PROBLEM REQUIREMENTS = Among the records that follow, set down only the lines from the one containing "thumb cmc: (54, 25)" to the one containing "ring dip: (139, 189)", both included, exactly.

TASK MATERIAL =
*-*-*

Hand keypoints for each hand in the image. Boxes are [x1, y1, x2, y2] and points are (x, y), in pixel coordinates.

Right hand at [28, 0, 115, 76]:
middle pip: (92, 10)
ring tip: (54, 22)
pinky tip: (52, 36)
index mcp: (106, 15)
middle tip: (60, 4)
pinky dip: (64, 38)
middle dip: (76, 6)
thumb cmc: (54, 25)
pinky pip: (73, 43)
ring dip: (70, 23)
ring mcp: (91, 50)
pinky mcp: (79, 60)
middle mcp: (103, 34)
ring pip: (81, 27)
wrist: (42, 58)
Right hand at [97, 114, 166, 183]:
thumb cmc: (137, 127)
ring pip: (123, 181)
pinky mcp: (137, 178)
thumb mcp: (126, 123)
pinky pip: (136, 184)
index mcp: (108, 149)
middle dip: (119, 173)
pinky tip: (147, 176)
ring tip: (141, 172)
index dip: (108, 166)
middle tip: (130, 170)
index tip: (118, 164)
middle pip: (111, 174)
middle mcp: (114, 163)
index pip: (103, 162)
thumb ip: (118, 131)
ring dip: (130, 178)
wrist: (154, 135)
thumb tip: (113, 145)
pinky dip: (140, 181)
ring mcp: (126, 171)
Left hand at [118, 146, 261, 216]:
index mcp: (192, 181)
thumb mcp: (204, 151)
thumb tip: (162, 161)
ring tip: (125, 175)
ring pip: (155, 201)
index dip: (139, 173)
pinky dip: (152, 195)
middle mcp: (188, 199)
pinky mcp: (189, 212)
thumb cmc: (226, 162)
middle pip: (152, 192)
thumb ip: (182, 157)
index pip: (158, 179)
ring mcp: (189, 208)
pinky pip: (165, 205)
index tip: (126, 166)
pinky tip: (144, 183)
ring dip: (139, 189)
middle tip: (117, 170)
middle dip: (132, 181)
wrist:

*-*-*

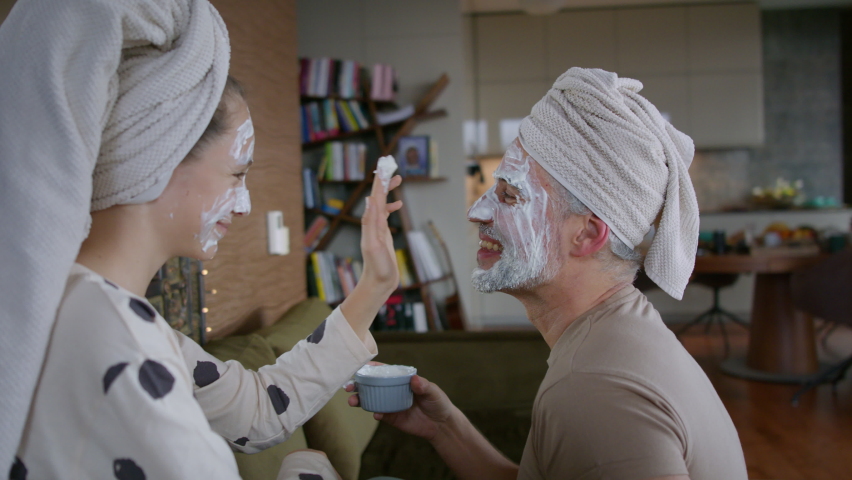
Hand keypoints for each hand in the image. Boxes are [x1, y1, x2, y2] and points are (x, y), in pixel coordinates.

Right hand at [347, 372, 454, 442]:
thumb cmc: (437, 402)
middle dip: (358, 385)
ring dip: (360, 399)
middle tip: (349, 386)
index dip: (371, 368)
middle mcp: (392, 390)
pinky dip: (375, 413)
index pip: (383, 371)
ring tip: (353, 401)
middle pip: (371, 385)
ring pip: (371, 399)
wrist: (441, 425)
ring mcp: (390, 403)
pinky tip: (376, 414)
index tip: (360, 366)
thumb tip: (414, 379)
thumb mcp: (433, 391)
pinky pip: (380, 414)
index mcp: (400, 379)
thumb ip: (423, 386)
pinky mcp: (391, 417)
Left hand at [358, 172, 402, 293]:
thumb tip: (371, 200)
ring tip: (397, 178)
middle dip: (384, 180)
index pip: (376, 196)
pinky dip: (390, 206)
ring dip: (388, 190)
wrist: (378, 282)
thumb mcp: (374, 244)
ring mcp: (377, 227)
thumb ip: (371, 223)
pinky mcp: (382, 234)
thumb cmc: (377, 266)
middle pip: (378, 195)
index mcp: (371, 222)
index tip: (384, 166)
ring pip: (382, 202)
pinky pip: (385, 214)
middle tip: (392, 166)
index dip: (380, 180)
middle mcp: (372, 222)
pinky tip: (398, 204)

*-*-*

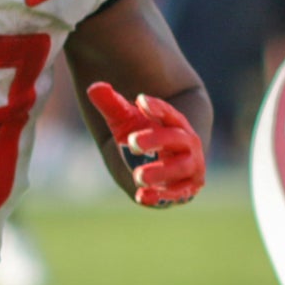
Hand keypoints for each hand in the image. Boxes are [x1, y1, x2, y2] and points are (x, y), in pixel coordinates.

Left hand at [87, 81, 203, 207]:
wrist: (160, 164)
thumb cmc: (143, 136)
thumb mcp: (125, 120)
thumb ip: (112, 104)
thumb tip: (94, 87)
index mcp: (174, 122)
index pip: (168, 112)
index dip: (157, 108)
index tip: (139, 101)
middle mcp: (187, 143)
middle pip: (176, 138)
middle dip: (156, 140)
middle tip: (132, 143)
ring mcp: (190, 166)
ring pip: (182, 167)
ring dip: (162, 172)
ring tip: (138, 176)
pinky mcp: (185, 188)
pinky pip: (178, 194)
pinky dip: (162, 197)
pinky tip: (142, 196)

*-*-*

ANSWER AREA =
thumb cmc: (54, 25)
pinky pip: (73, 43)
ring dip: (70, 23)
ring mcp: (91, 50)
pinky mcp: (79, 60)
middle mcp: (103, 34)
ring pip: (81, 27)
wrist: (42, 58)
Right hand at [97, 114, 166, 183]:
thumb cmc: (137, 127)
ring pip: (123, 181)
pinky mcp: (137, 178)
thumb mcp: (126, 123)
pinky pip: (136, 184)
index mcp: (108, 149)
middle dip: (119, 173)
pinky tip: (147, 176)
ring tip: (141, 172)
index dip: (108, 166)
middle tip: (130, 170)
index tip: (118, 164)
middle pip: (111, 174)
middle mcp: (114, 163)
index pip: (103, 162)
thumb ip: (118, 131)
ring dip: (130, 178)
wrist: (154, 135)
thumb tip: (113, 145)
pinky dip: (140, 181)
ring mcp: (126, 171)
Left hand at [118, 146, 261, 216]:
index mcp: (192, 181)
thumb mcp: (204, 151)
thumb tip: (162, 161)
ring tip: (125, 175)
ring pip: (155, 201)
index dip: (139, 173)
pinky dip: (152, 195)
middle mcp: (188, 199)
pinky mcp: (189, 212)
thumb cmc: (226, 162)
middle pip: (152, 192)
thumb ip: (182, 157)
index pip: (158, 179)
ring mcp: (189, 208)
pinky pip: (165, 205)
index tip: (126, 166)
pinky tip: (144, 183)
ring dip: (139, 189)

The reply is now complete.